— Excerpt provided —
Gas prices remain high ahead of the Labor Day holiday weekend that unofficially marks the end of the summer travel season.

Nationally, the average price for a gallon of gasoline was $2.83, up more than 40 cents from a year ago when motorists were dealing with the turmoil in the oil markets caused by Hurricane Harvey, according to AAA, the North American travel club.

In Arkansas, the average price was $2.56, 30 cents higher than this time last year.

"We haven't paid these kind of prices in about four years," said Mike Right, the spokesman for AAA Missouri.

Gas prices haven't budged much all summer. A month ago, the national average for a gallon of regular-grade gasoline was $2.85. In Arkansas, it was $2.59.

Patrick DeHaan, head of petroleum analysis at, agreed that fuel prices have been expensive this summer.

"It's been consistently a more painful summer at the pump than what we've been accustomed to when compared to the last few summers," he said.

Arkansans will see small differences in gas prices around the state, ranging from an average price of $2.50 per gallon for regular gasoline in Hot Springs to $2.61 in Pine Bluff.

The two major metropolitan areas of the state have gas prices in the middle. In the greater Little Rock area, the average price is $2.55 while in Northwest Arkansas, the average price is $2.58.

DeHaan predicted that gas prices will head south this fall but that consumers shouldn't expect a steep drop.

"Without major hurricanes, we should continue to see prices gently decline in the weeks ahead as demand begins to slow into the autumn, wrapping up the priciest summer at the pump since 2014, but overall, with a moderately less sting than what we saw earlier on this decade," he said.

Still, Right said the record pace of travel found on other holidays earlier this summer will continue unabated this weekend.

"I would expect it's going to be a very busy year in terms of motor vehicle as well as air travel over the weekend," he said. "All of the holidays thus far this year have pretty much set records in terms of the number of people traveling over the holiday period."

AAA no longer conducts a survey to measure how many people will travel over the Labor Day weekend. But A4A, the industry trade organization for the major U.S. airlines, released its own survey on air travel, which it said would set a record.

— Data extract —
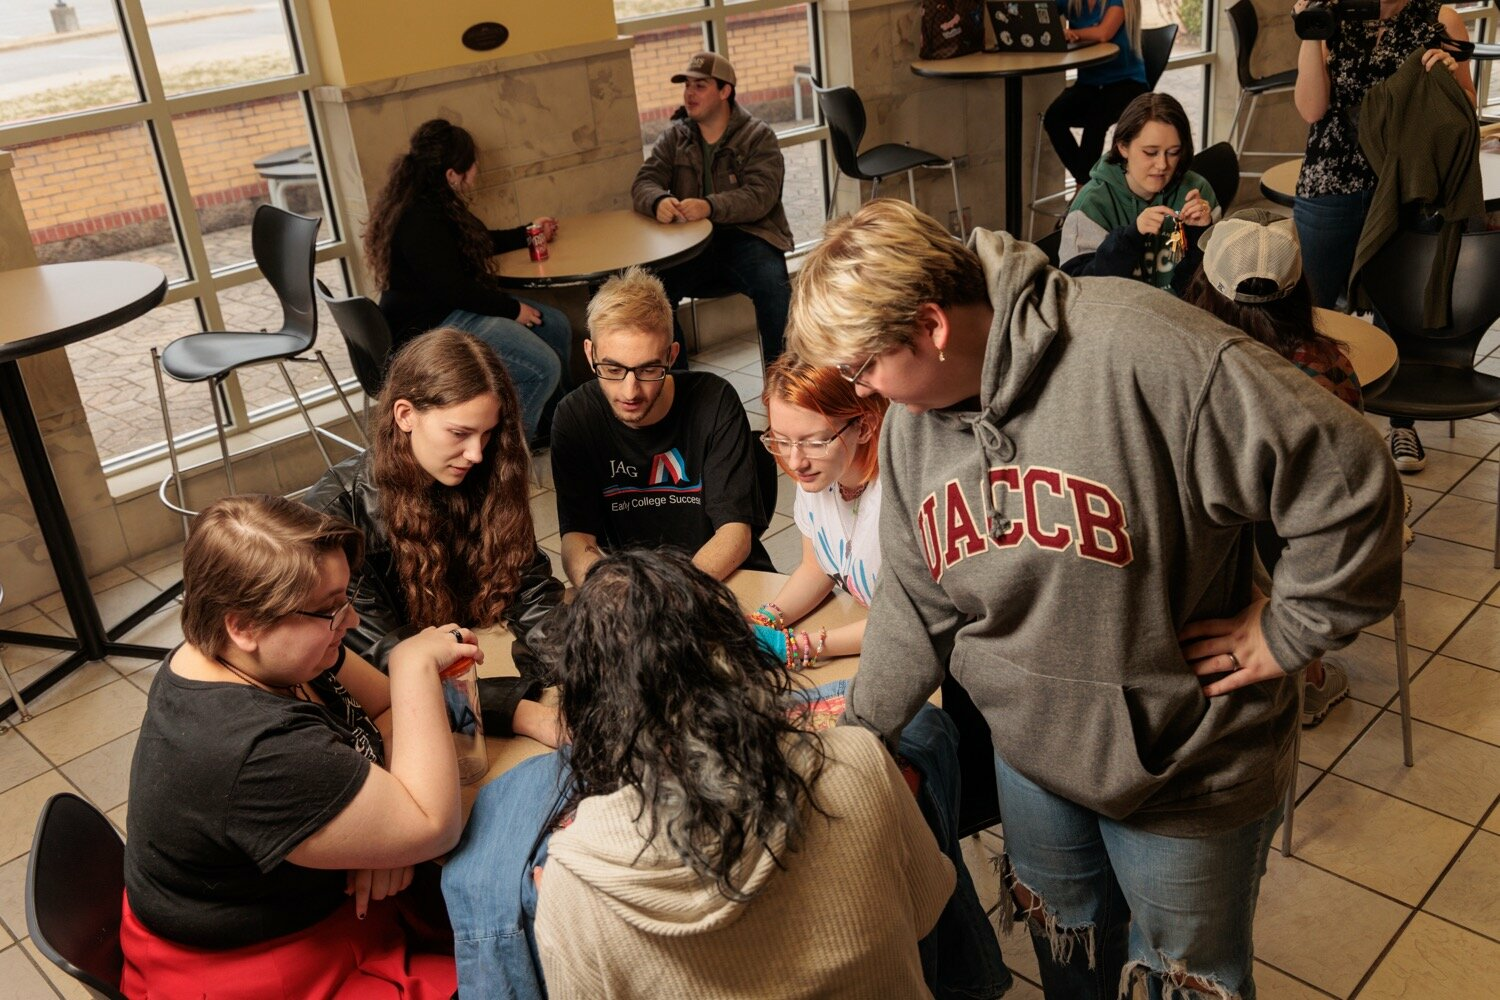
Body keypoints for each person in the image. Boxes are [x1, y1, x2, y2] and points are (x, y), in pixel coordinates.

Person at [787, 199, 1404, 999]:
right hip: (1034, 758)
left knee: (1189, 981)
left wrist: (1287, 629)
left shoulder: (1145, 349)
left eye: (865, 366)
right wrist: (862, 738)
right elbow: (913, 600)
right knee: (1070, 962)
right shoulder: (915, 423)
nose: (862, 391)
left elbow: (1349, 475)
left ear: (933, 326)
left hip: (1187, 765)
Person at [530, 547, 954, 998]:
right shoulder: (859, 759)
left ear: (589, 709)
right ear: (740, 657)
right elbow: (927, 908)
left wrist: (563, 899)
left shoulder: (573, 885)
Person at [122, 494, 474, 998]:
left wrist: (393, 829)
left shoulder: (258, 654)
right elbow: (436, 825)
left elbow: (385, 711)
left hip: (288, 912)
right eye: (330, 610)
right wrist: (411, 666)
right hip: (266, 965)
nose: (351, 622)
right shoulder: (254, 748)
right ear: (243, 625)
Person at [304, 328, 563, 745]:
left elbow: (531, 589)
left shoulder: (482, 470)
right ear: (405, 415)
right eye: (459, 434)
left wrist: (586, 671)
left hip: (467, 661)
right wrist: (519, 710)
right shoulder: (338, 518)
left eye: (487, 434)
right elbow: (387, 662)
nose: (477, 454)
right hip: (400, 702)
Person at [1184, 209, 1375, 728]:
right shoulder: (1325, 367)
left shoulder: (1185, 362)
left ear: (1206, 282)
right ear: (1297, 287)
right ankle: (1310, 681)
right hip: (1296, 564)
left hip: (1199, 568)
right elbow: (1344, 482)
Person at [1292, 0, 1475, 472]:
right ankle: (1320, 426)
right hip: (1329, 183)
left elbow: (1466, 115)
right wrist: (1312, 32)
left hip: (1406, 189)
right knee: (1313, 312)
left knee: (1400, 311)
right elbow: (1312, 109)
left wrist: (1450, 73)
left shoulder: (1441, 18)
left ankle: (1402, 425)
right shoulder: (1329, 12)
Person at [551, 266, 771, 586]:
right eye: (612, 369)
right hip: (630, 593)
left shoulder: (715, 400)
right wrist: (607, 592)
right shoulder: (574, 417)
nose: (630, 391)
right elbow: (577, 538)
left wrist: (671, 596)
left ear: (671, 356)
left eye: (648, 369)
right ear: (590, 353)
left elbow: (735, 533)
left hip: (720, 579)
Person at [363, 117, 572, 441]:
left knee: (554, 324)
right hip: (429, 328)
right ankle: (509, 453)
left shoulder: (434, 203)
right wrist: (512, 309)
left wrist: (528, 233)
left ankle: (557, 427)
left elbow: (475, 242)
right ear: (451, 175)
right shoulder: (420, 219)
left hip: (449, 310)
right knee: (543, 367)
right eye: (472, 164)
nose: (477, 171)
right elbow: (455, 289)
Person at [631, 51, 794, 369]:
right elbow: (644, 181)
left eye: (700, 86)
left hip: (749, 237)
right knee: (652, 291)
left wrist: (709, 206)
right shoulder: (676, 136)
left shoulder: (758, 136)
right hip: (691, 244)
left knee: (774, 288)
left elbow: (761, 196)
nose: (689, 94)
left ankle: (784, 390)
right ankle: (675, 393)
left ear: (725, 91)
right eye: (687, 86)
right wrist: (657, 201)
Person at [751, 356, 888, 663]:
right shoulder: (818, 475)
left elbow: (905, 623)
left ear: (864, 426)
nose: (796, 462)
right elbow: (818, 568)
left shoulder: (896, 497)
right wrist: (764, 619)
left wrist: (799, 647)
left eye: (814, 442)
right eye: (781, 440)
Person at [1059, 92, 1218, 294]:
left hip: (1181, 318)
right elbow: (1079, 293)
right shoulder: (1091, 205)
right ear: (1123, 147)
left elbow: (1212, 291)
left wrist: (1201, 236)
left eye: (1173, 152)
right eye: (1150, 152)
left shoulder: (1198, 192)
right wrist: (1129, 238)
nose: (1162, 165)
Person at [1043, 0, 1148, 188]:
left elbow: (1103, 33)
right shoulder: (1073, 3)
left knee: (1096, 120)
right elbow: (1040, 10)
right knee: (1053, 118)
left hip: (1127, 82)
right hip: (1090, 83)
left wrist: (1070, 34)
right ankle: (1089, 183)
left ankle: (1084, 187)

— What you need to do —
• a. From the gas price article, list each area within Arkansas for which an average gas price is given, along with that price.
• b. Reproduce the passage of the gas price article starting at "Gas prices haven't" and ending at "price is $2.58.".
Work solely from the gas price article.

— Task-by-task solutions —
• a.
Hot Springs: $2.50
Pine Bluff: $2.61
Greater Little Rock area: $2.55
Northwest Arkansas: $2.58

• b.
Gas prices haven't budged much all summer. A month ago, the national average for a gallon of regular-grade gasoline was $2.85. In Arkansas, it was $2.59.

Patrick DeHaan, head of petroleum analysis at, agreed that fuel prices have been expensive this summer.

"It's been consistently a more painful summer at the pump than what we've been accustomed to when compared to the last few summers," he said.

Arkansans will see small differences in gas prices around the state, ranging from an average price of $2.50 per gallon for regular gasoline in Hot Springs to $2.61 in Pine Bluff.

The two major metropolitan areas of the state have gas prices in the middle. In the greater Little Rock area, the average price is $2.55 while in Northwest Arkansas, the average price is $2.58.